**SUPPLIED PASSAGE**.
Start of Block

In the “before times”, it was a common perception that more rigorous training programs required an in-person classroom experience. Now, with months and months of experience proving that much of this content can be taught effectively in a virtual environment, training programs will be designed for virtual delivery first. Strong arguments will need to be made to justify in-person classes, especially those that include travel related expenses. There will, of course, be strong arguments to be made for some face-to-face programs – especially where collaboration and community building are critical.
3. The skills needed for working in the new economy apply to learning in the new economy.
As the workforce becomes more virtual, global, and mobile, workers will need to develop skills that help them be successful – for example, fully 63% of sales either start online or will be accomplished with virtual sales, rather than in-person. As training professionals, we can partner with our businesses to not just provide the content they asked for, but to demonstrate the skills required for people to be successful in this interconnected world using virtual technologies and methods.
4. Virtual classroom designs will evolve to minimize Zoom fatigue.
We really need to consider this experience from the learners’ perspective. (Jane Bozarth talks about this in her November post, Normal. Ish.) In 2020, learners put up with poorly designed virtual classes that went on all day while on video…smiling. It was a lot of work to learn, but learned they did – it was a year like no other, and we all worked hard to make the best of whatever situation we were in. At some point, if things don’t change, and we adapt learning treatments to virtual delivery, it won’t end at “Zoom Fatigue”, it’ll end at “Zoom Attrition” - we’ll just exhaust them into logging off. I’ve said in the past that a lack of design and preparation in the virtual environment is much more obvious than a lack of design in the face-to-face environment – instructors can’t just “wing it” based on their presence in the room and the design can’t just present materials – the learner has to be engaged. As an industry, we will need to adopt instructional strategies and techniques that accommodate this “new normal.” (by the way, this is the last time I’ll use the phrase “new normal” in a blog this year – I promise.)

End of Block

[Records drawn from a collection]
Start of Block

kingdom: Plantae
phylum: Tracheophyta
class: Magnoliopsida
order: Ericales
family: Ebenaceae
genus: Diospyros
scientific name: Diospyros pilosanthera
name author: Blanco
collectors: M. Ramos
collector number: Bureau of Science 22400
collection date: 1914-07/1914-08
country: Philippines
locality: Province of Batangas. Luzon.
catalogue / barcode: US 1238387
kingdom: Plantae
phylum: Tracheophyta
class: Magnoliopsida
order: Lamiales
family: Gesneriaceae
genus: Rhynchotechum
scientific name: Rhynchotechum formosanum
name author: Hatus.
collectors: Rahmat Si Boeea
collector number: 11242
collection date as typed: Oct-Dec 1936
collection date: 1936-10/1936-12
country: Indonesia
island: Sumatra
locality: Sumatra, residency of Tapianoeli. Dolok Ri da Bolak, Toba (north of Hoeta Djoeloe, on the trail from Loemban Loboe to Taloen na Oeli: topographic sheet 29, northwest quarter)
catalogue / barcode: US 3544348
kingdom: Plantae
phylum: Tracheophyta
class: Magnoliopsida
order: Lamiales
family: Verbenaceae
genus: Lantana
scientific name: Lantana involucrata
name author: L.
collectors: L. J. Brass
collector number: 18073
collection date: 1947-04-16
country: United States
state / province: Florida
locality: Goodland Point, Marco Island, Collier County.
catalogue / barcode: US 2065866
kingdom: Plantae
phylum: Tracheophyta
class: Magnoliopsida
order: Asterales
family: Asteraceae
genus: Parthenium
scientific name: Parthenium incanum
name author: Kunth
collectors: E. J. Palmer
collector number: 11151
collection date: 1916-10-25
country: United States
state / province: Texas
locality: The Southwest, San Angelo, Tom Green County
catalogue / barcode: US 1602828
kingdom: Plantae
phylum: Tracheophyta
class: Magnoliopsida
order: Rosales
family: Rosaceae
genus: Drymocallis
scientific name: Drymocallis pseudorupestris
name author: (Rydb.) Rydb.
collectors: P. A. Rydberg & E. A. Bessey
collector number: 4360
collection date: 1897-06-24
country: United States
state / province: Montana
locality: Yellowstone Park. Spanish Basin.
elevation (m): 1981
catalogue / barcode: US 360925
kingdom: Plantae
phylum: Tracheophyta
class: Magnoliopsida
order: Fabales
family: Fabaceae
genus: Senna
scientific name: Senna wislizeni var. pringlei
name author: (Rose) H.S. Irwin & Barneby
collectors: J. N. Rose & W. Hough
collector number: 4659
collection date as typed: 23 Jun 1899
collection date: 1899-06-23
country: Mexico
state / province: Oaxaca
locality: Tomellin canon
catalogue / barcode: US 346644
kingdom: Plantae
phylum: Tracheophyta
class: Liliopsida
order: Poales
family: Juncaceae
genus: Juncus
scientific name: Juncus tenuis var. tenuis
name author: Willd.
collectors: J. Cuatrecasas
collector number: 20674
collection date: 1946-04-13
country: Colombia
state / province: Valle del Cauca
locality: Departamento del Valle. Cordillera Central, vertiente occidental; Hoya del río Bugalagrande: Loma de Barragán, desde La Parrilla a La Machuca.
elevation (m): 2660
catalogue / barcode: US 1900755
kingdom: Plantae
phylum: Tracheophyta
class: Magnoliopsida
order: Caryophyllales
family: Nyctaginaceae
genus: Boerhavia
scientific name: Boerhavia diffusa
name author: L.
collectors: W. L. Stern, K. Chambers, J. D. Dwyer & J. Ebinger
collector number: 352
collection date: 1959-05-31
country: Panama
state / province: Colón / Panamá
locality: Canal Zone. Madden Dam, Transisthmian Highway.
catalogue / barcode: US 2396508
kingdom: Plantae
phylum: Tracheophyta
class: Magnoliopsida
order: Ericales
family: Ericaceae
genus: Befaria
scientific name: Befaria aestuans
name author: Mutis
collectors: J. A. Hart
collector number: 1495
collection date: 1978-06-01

End of Block

**WHAT TO WORK ON**.
a: Return the text of the passage on virtual training from "3. The skills" to "technologies and methods.", copied word for word.
b: Write the next part of the passage on virtual training, picking up after its final sentence.
None of the data is needed for this work.

**RESULTS FOR EACH TASK**.
a:
3. The skills needed for working in the new economy apply to learning in the new economy.
As the workforce becomes more virtual, global, and mobile, workers will need to develop skills that help them be successful – for example, fully 63% of sales either start online or will be accomplished with virtual sales, rather than in-person. As training professionals, we can partner with our businesses to not just provide the content they asked for, but to demonstrate the skills required for people to be successful in this interconnected world using virtual technologies and methods.

b:
A lot of things might go back to normal. Kids will go to school. We’ll take vacations. We will have meals with our extended families on holidays, and with friends at the local pub on a Tuesday. Some other things will be changed for good – a New York Times opinion piece notes that while workers say they want to go back to work, “people don’t really want to get back to the office. They want to get out of their apartments, their houses, their parents'’ houses. They want their children back in school, and also out of the house. They want to see people’s faces again and have conversations with people who are closer than six feet from them. But that doesn’t mean that they actually want to be back in the office — at least not the way the office was before.” The heavy adoption of virtual training isn’t going away because it is the only approach that allows everyone (wherever they are) to participate in their organizational training, and we should all plan to make it more effective so that organizational training goals can be met without forcing someone to sit at a screen viewing and listening for 8 hours.
Are You Sure You Want to Go Back to The Office? New York Times, December 23, 2020
Coronavirus: How the World of Work May Change Forever BBC, October 23, 2020
[i] According to a recent study by Cisco Systems, almost nine out of 10 workers want to keep some kind of work-from-home setup, often blending remote work and in-office work.
[i] Well, maybe not completely new – InSync and other practitioners with extensive live online experience know that session length should typically be capped at no more than 4 hours, and better in two-hour sessions.